A study conducted by Generations United also found that shared sites can be more cost-effective in terms of sharing rent and personnel, such as the kitchen cook, a physical therapist or an administrator. And experts predict the intergenerational component will be a draw for families in the market for adult day care or 24/7 nursing home care.

At the Mount in Seattle, residents are always welcome to drop in on any of the six classrooms. The architect designed the Mount's space to encourage spontaneous and formal encounters between the generations. Most of the doors in the child-care classrooms are kept open, except when the kids are napping.
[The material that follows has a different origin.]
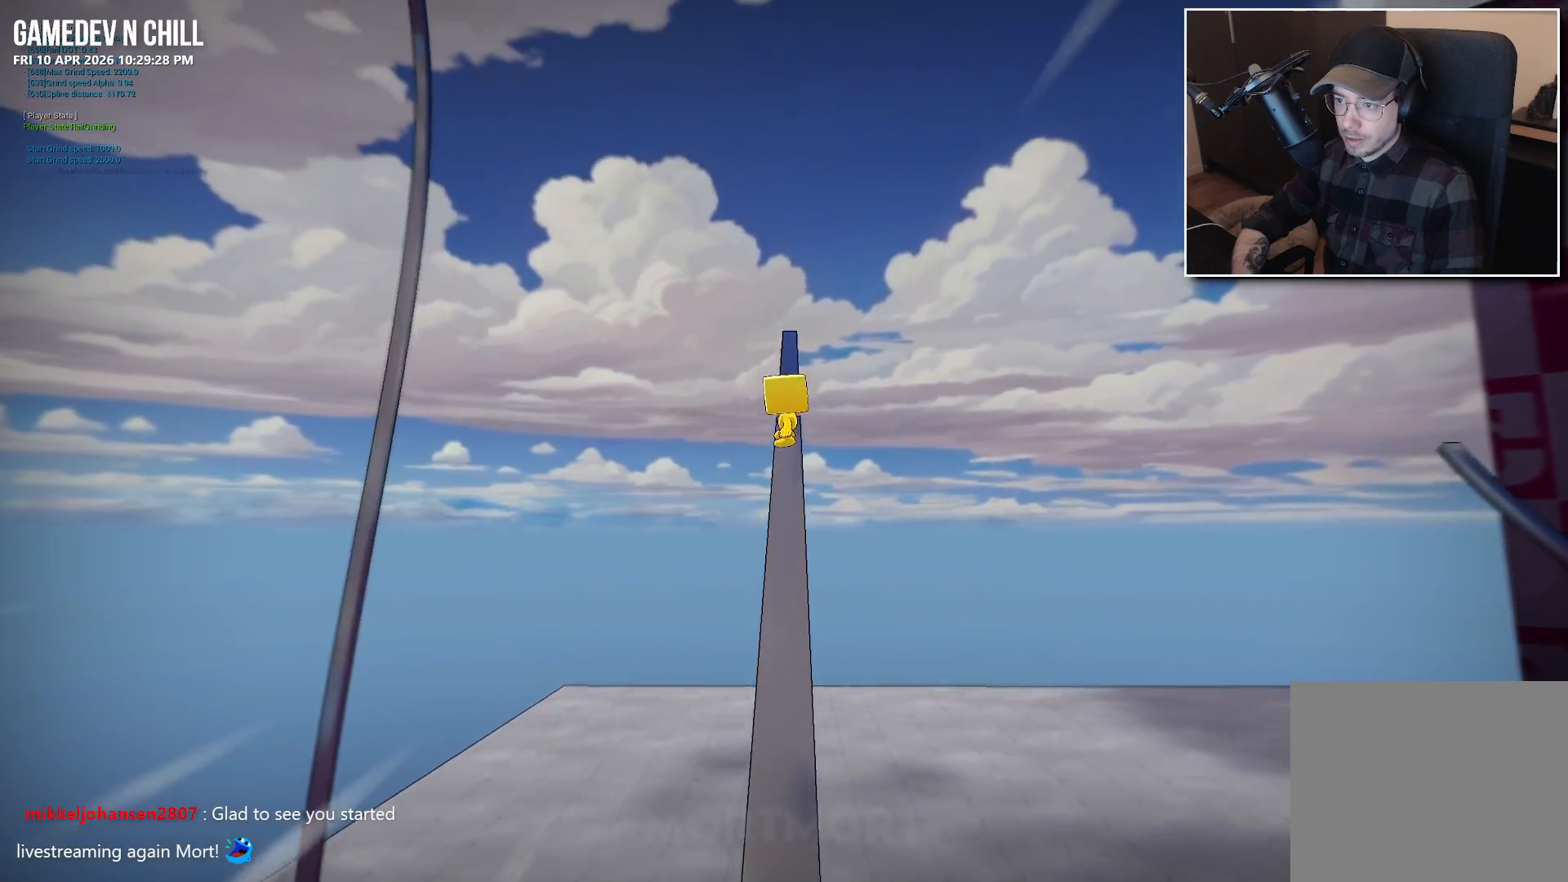
{"buttons": [], "left_stick": "right", "right_stick": "right", "events": [[17, "A", "down"], [67, "left_stick", "right"], [117, "left_stick", "down-right"], [167, "A", "up"], [300, "right_stick", "down-right"], [367, "right_stick", "right"], [467, "left_stick", "right"]]}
Some have a window at the top as well as at the bottom of the door, and along the walls, so residents in wheelchairs can see what's going on, and babies can look through and see them. Architects, senior housing professionals, gerontologists and early-childhood educators from around the world travel to the Mount to learn how the program works and how its architecture invites the two generations to connect.

NewBridge on the Charles in Massachusetts

That connection couldn't be more robust at NewBridge on the Charles, an independent, assisted living and long-term care facility in Dedham, Mass. Last September, a private K-8 Jewish day school moved to its 162-acre campus. Just a few months at its new location, NewBridge already has more than a dozen independently living residents who walk across the grounds to help in the classrooms, library and kindergarten classes at the Rashi School. "The teachers are thrilled to have the residents, and residents say it makes their week!" says Lynda Bussgang, NewBridge's Multigenerational Coordinator who is also the mother of Rashi students and daughter-in-law of NewBridge residents.

A multigenerational garden lies between the school and the retirement community, so when the Rashi School offered a gardening elective, NewBridge green thumbs helped teach, and the two generations worked in the garden together. This winter, they're growing seeds inside that they will plant in the spring. Middle-school students report regularly to the memory-support units in assisted living and long-term care, and share holidays. Their next initiative: starting a multigenerational fitness program.

The sweet sound of music

Back in Ohio, the arrival last August of Caitlin Lynch, 26, was music to the ears of Judson residents. The retirement community launched an experiment this year, giving two Cleveland Institute of Music students apartments on an independent living floor in exchange for one recital a month in the independent, assisted living and long-term care units.

The Juilliard School-trained viola player, who is getting a graduate degree from the Cleveland Institute, couldn't be happier. Last month, Lynch played background music at Judson Christmas parties and entertained at their holiday carol sing-along. She and the other student, a pianist, often perform together in their new home.

"My family lives far away in Oregon, and moving into Judson feels like my family has grown exponentially," Lynch says. "I have all these residents looking out for me and supporting me and sharing their wisdom and life knowledge." One neighbor grows vegetables on the rooftop and often brings some to Lynch. She takes painting lessons from another, and explores Cleveland with a third.

Lynch performs many concerts outside Judson as well. "One of the hardest things is when I don't know anyone in the audience," she says. "But because of the residents' support, I have yet to play anywhere when there hasn't been at least one person from Judson in the audience."

"Bravo" to intergenerational opportunities, says Hoskins, the Judson resident. "It makes me feel younger to interact with young people, and it beats the day-to-day routine!"

Sally Abrahms, a writer from Boston, wrote this article as part of her MetLife Foundation Journalists on Aging Fellowship in partnership with New America Media and the Gerontological Society of America.